Она помчалась домой, не дослушав станичника.
В хате за столом, покрытым вышитой скатертью, сидел пожилой казак, вернувшийся из плена.
– Дело к тебе, Мария, есть, – начал он. – Бумагу я от красных получил. Сам прочесть не могу, а показать писарю – побаиваюсь. Если что не так – атаману донесет. В штабе красных сказывали, что отпускная. Так ли? Прочти, голубка, и побожись, что никому… ни-ни!
Ковалев протянул Марии листок.
«Дана настоящая справка, – читала Мария, – Василию Ковалеву в том, что он согласно приказу отпущен домой под честное слово – никогда больше не подымать руки на рабоче-крестьянскую власть».
Внизу круглая печать и подпись. Прочла ее Мария и вся зарделась. Не сама справка, а подпись, стоявшая под ней, взволновала ее. Она сама себе не поверила и еще раз прочла: «Помощник командира 19-го кавполка И. Дундич». Подпись неподдельная, размашистая, такая, как и сам Дундич.
– Жив! – вскрикнула Марийка.
– Знать, известный тебе человек? – Ковалев провел по справке ногтем. Глаз у казака был наметан. От его взгляда не ускользнули волнение и радость, вспыхнувшие на Марийкином лице.

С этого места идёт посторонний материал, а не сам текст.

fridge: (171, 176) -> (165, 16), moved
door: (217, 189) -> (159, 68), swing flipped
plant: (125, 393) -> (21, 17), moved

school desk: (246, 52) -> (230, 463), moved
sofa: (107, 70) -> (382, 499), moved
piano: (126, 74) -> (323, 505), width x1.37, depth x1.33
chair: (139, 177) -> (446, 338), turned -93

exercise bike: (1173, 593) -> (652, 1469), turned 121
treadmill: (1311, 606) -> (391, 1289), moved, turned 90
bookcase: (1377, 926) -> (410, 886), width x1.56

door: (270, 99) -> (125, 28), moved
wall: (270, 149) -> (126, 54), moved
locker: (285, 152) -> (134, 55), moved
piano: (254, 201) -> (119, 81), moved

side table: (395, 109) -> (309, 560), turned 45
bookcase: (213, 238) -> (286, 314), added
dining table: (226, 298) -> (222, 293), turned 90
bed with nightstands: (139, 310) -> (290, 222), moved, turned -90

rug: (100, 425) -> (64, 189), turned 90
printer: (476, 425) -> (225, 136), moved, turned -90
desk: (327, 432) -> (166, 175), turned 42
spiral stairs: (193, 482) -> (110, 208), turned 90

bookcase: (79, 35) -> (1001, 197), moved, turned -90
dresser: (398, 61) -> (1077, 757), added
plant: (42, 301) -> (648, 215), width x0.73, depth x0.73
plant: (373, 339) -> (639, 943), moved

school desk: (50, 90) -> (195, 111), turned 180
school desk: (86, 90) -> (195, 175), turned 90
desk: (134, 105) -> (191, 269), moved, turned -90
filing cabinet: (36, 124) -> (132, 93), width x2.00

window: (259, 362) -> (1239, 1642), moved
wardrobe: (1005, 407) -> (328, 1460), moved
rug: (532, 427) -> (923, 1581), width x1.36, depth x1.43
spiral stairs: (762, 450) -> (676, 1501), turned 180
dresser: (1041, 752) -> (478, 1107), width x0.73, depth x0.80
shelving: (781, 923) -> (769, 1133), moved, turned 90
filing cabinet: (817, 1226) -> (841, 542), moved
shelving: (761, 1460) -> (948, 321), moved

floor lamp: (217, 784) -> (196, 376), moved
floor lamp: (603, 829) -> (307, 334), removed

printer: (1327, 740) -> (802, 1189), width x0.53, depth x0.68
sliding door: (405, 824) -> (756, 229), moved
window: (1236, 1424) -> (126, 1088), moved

– Да кто Дундича не знает? – ответила девушка.
– Что-то такого на нашем хуторе не примечал.
– Не могли приметить. Вас в Колдаирове тогда не было, когда красные у нас по Дону фронт держали.
– Он не из русских?
– Сербиянин.
– Сказывают, большевики иностранцам большую деньгу платят.
– Да что вы, дядечка, – с обидой в голосе заметила девушка, как будто высказанный намек бросал тень не на Дундича, а на нее. Не за деньги он служит.
– А за что же? Твой братуха Петька в Красной Армии, говорят, за землю воюет, а сербиянину разве наша земля нужна? Ее в Сербии сколько хоть. Слыхом слыхал, что большевики иностранцам пятикратное жалованье дают.
– Не верьте, дядечка, слухам. Не думайте, что тот командир, который вам справку выдал, за деньги перешел к большевикам. Да если бы все колокольчики[17]17
Колокольчики – деньги, ходившие в то время на Дону.
[Закрыть], что на Дону выпущены, отдать ему и сказать: «Бери, Дундич, все твое, только Мамонтову верой и правдой служи», он бы все эти колокольчики в морду тому, кто так скажет, бросил. Такие люди, как Дундич, не по найму в Красной Армии, а по долгу служат.
– По долгу? – переспросил казак. – По какому, золотко, долгу?
Это слово Ковалеву хорошо знакомо. Сколько раз он слышал о почетном долге казаков перед царем-батюшкой, перед престолом, но все это обычно связывалось с теми большими привилегиями, которые получало казачество. А сербиянину, оказывается, ни денег, ни земельных владений – ничего не надо! Чудак человек!